Affrontare una separazione significa riorganizzare la propria vita, non solo dal punto di vista emotivo, ma anche economico e logistico. Uno dei temi che genera maggiore incertezza e potenziale attrito riguarda la gestione economica dei figli. Mentre l’assegno mensile ha solitamente confini ben definiti, le cosiddette “spese extra” spesso sfuggono a regole rigide, diventando un […]

Le spese straordinarie per i figli dopo la separazione

Le spese straordinarie per i figli dopo la separazione: quali sono, come si dividono e come prevenire i conflitti

Affrontare una separazione significa riorganizzare la propria vita, non solo dal punto di vista emotivo, ma anche economico e logistico. Uno dei temi che genera maggiore incertezza e potenziale attrito riguarda la gestione economica dei figli. Mentre l’assegno mensile ha solitamente confini ben definiti, le cosiddette “spese extra” spesso sfuggono a regole rigide, diventando un terreno di scontro. Un approccio concreto, sobrio e ben documentato è essenziale per tutelare il proprio ruolo di padre senza alimentare tensioni inutili.

Mantenimento ordinario vs Spese straordinarie: facciamo chiarezza

Il primo passo per evitare malintesi è comprendere la netta distinzione tra ciò che è incluso nell’assegno mensile e ciò che ne resta fuori. Il mantenimento ordinario copre le esigenze quotidiane e prevedibili: vitto, alloggio, abbigliamento di base e spese scolastiche ordinarie. Molti padri giustamente si domandano, in base al proprio reddito (ad esempio con uno stipendio di 2.000, 3.000 o 4.000 euro), quanto si deve di assegno di mantenimento; tuttavia, una volta definito quell’importo, è vitale sapere che esso non copre tutto.

Le spese straordinarie, al contrario, sono quegli esborsi imponderabili, eccezionali o legati a specifiche esigenze di crescita, salute o svago dei minori.

Quali sono le spese straordinarie più comuni?

La giurisprudenza tende a raggruppare queste spese in categorie specifiche:

  • Spese mediche non coperte dal SSN: Visite specialistiche private, cure dentistiche, apparecchi ortodontici, occhiali da vista.
  • Spese scolastiche extra: Gite d’istruzione, libri di testo, ripetizioni private, iscrizione a scuole private o università.
  • Spese ludiche e sportive: Iscrizione in palestra o a corsi sportivi, attrezzatura specifica, corsi di lingua estera, campi estivi.

Il nodo del consenso preventivo

Non tutte le spese straordinarie funzionano allo stesso modo.
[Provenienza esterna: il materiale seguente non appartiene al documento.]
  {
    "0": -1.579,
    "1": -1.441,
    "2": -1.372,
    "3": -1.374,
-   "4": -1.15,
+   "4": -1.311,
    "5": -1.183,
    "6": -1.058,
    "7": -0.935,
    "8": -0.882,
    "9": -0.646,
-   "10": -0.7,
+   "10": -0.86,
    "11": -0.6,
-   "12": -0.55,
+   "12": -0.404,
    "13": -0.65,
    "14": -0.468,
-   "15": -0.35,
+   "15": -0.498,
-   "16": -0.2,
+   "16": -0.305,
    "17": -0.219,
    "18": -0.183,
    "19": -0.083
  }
Alcune, per poter essere rimborsate (di solito al 50%, ma la percentuale può variare), richiedono il consenso preventivo di entrambi i genitori. Se l’ex partner decide autonomamente di iscrivere il figlio a un costoso corso di equitazione senza consultarti, non sarai automaticamente obbligato a rimborsare la tua quota. Al contrario, le spese mediche d’urgenza o i libri scolastici obbligatori non richiedono un accordo preventivo.

 L’importanza di un accordo chiaro in fase di separazione

Il lusso della serenità si conquista attraverso la chiarezza documentale. Avere protocolli dettagliati redatti da un legale esperto fa la differenza. A prescindere dal percorso intrapreso, e quindi valutando attentamente le differenze, i tempi e i costi tra separazione consensuale e giudiziale, l’inserimento di clausole inequivocabili sulle spese straordinarie rappresenta un vero e proprio scudo protettivo per il futuro. Definire prima quali spese richiedano l’accordo scritto (anche solo tramite email o WhatsApp) eviterà continue discussioni, garantendo a te e ai tuoi figli la serenità che meritate.